Француский самагонщик : На равнине

23:24  23-03-2008
Зной придавил равнину. Воздух дрожал и переливался, словно шевеля траву, сделавшуюся тусклой и ломкой. Редкие низкорослые кусты казались неживыми. Населявшие равнину твари попрятались кто куда. Прекратились даже танцы стрекоз, смолкло гудение шмелей. Только мелкая мошкара продолжала тонко звенеть, да одинокий коршун описывал унылые круги в высоком бледном небе.
Двое дозорных укрывались в этой пожухшей траве. Старший неподвижно сидел, глядя в ту сторону, откуда ждали беды. Младший лежал на спине, наблюдая за коршуном.
– Нет, не отыщет добычи, – сказал он и засмеялся. – Никак. А голодный!
Старший коротко рыкнул. Никто бы не разобрал, но молодой понял: молчи, означало это, или будешь наказан. Он не видел опасности – вон, до самого горизонта, размытого горячим маревом, во все стороны никого и ничего. Но спорить не стал.
Коршун сложил было крылья, ринулся вниз, но с полпути снова взмыл, ещё выше прежнего, и возобновил медленное кружение.

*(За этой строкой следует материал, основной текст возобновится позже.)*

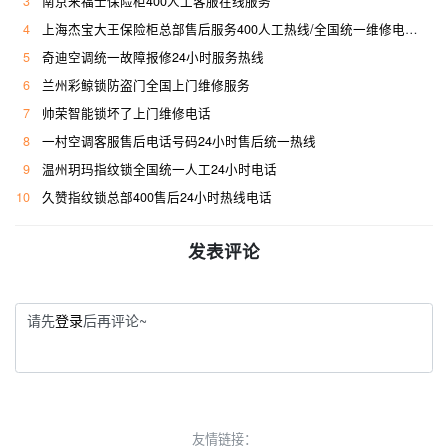
3
南京来福士保险柜400人工客服在线服务
4
上海杰宝大王保险柜总部售后服务400人工热线/全国统一维修电话是多少
5
奇迪空调统一故障报修24小时服务热线
6
兰州彩鲸锁防盗门全国上门维修服务
7
帅荣智能锁坏了上门维修电话
8
一村空调客服售后电话号码24小时售后统一热线
9
温州玥玛指纹锁全国统一人工24小时电话
10
久赞指纹锁总部400售后24小时热线电话
发表评论
请先
登录
后再评论~
友情链接：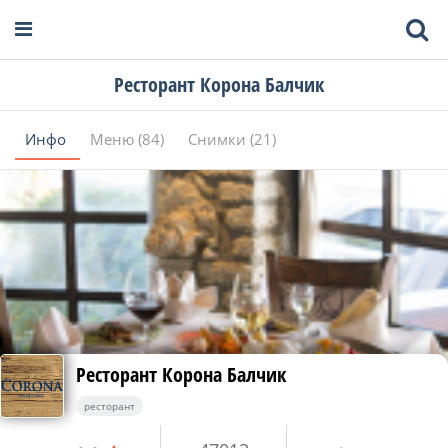
Ресторант Корона Балчик
Инфо
Меню (84)
Снимки (21)
Ресторант Корона Балчик
ресторант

Тени всё укорачивались, затем исчезли и опять возникли, указывая теперь в сторону дома. Там, в Городе, сколько угодно прохлады и свежести, подумал младший дозорный. Маленький дворик, мощёный камнем, деревья с густой листвой, фонтан… Впрочем, напомнил он себе, нам жара нипочём. И голод, и жажда, и усталость. Мы на службе.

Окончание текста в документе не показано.